Nov 21 08:30:20 andrew-XPS-13-9310 systemd[1687]: Starting git-pull-selkouutiset-scrape.service - Git Pull Service for updating the selkouutiset-scrape repository...
Nov 21 08:30:22 andrew-XPS-13-9310 git[22225]: From github.com:hiAndrewQuinn/selkouutiset-scrape
Nov 21 08:30:22 andrew-XPS-13-9310 git[22225]:    b398474..ca29b90  main       -> origin/main
Nov 21 08:30:22 andrew-XPS-13-9310 git[22235]: Updating b398474..ca29b90
Nov 21 08:30:22 andrew-XPS-13-9310 git[22235]: Fast-forward
Nov 21 08:30:22 andrew-XPS-13-9310 git[22235]:  .github/workflows/scrape.yml            | 2 +-
Nov 21 08:30:22 andrew-XPS-13-9310 git[22235]:  2023/11/21/selkouutiset_2023_11_21.html | 2 +-
Nov 21 08:30:22 andrew-XPS-13-9310 git[22235]:  2 files changed, 2 insertions(+), 2 deletions(-)
Nov 21 08:30:22 andrew-XPS-13-9310 systemd[1687]: Finished git-pull-selkouutiset-scrape.service - Git Pull Service for updating the selkouutiset-scrape repository.

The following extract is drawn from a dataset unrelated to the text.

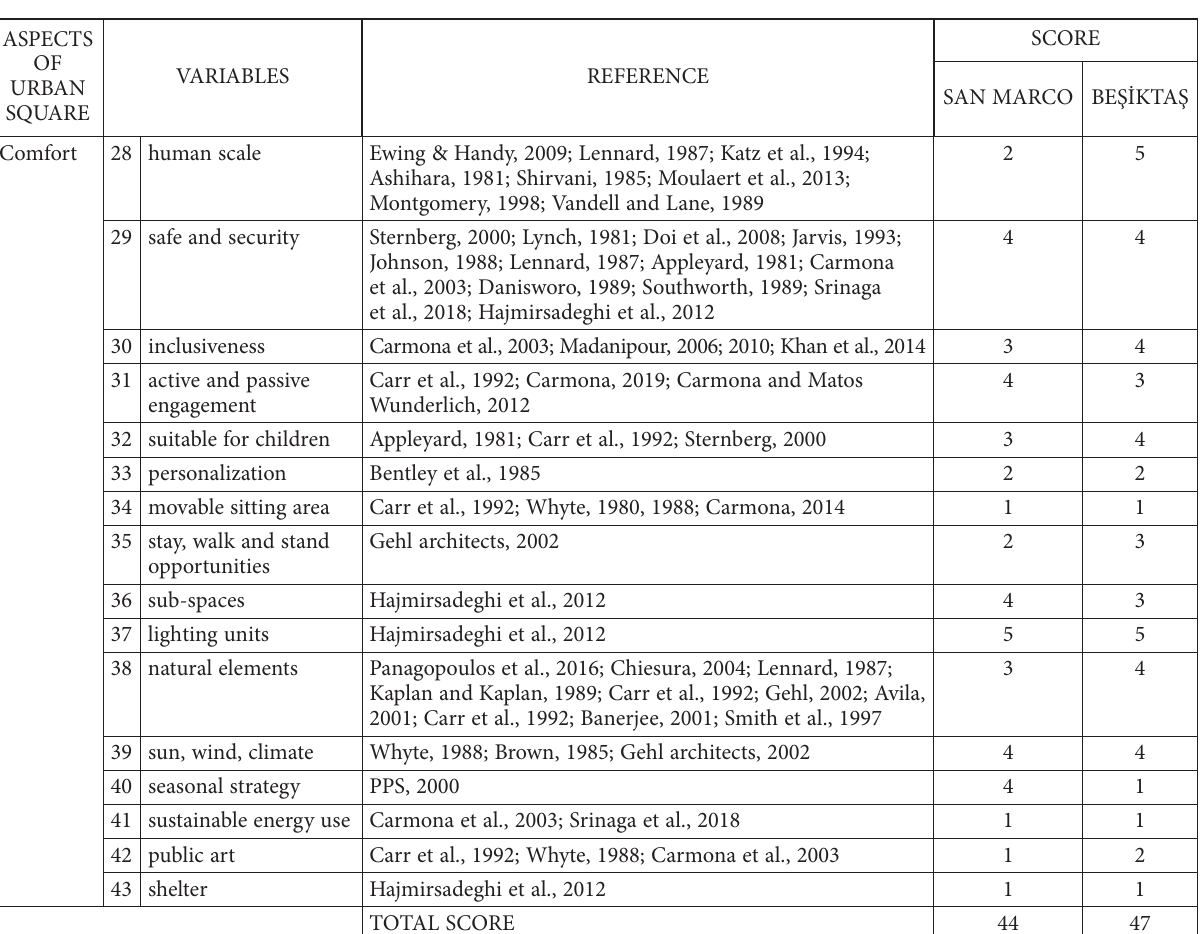
Table 4. Comfort quality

Experiment 2: A user-scoped git push to a private repo every minute

selkouutiset-scrape is the raw material I work with, so as long as that little curl happens every 6 hours I can always recover my “real” project (a public archive of the site in YYYY/MM/DD/ format) very quickly.

The real reason I’m interested in this is I don’t want to waste GH Actions minutes every time downloading and installing pandoc. Now let’s see if we can run my Fish script, which involves committing to a private repo called selkouutiset-scrape-cleaned.

And… success! We now know that we can push to private repos as well.

Experiment 3: Keeping them controlled with chezmoi

I use chezmoi for all my ‘make dotfiles / dotflags / dot-directories portable and sane’ needs. Almost everything in my ~/.config is VC’d by chezmoi on a private Github repo, which – as we’ve just seen – we can push to! On a timer!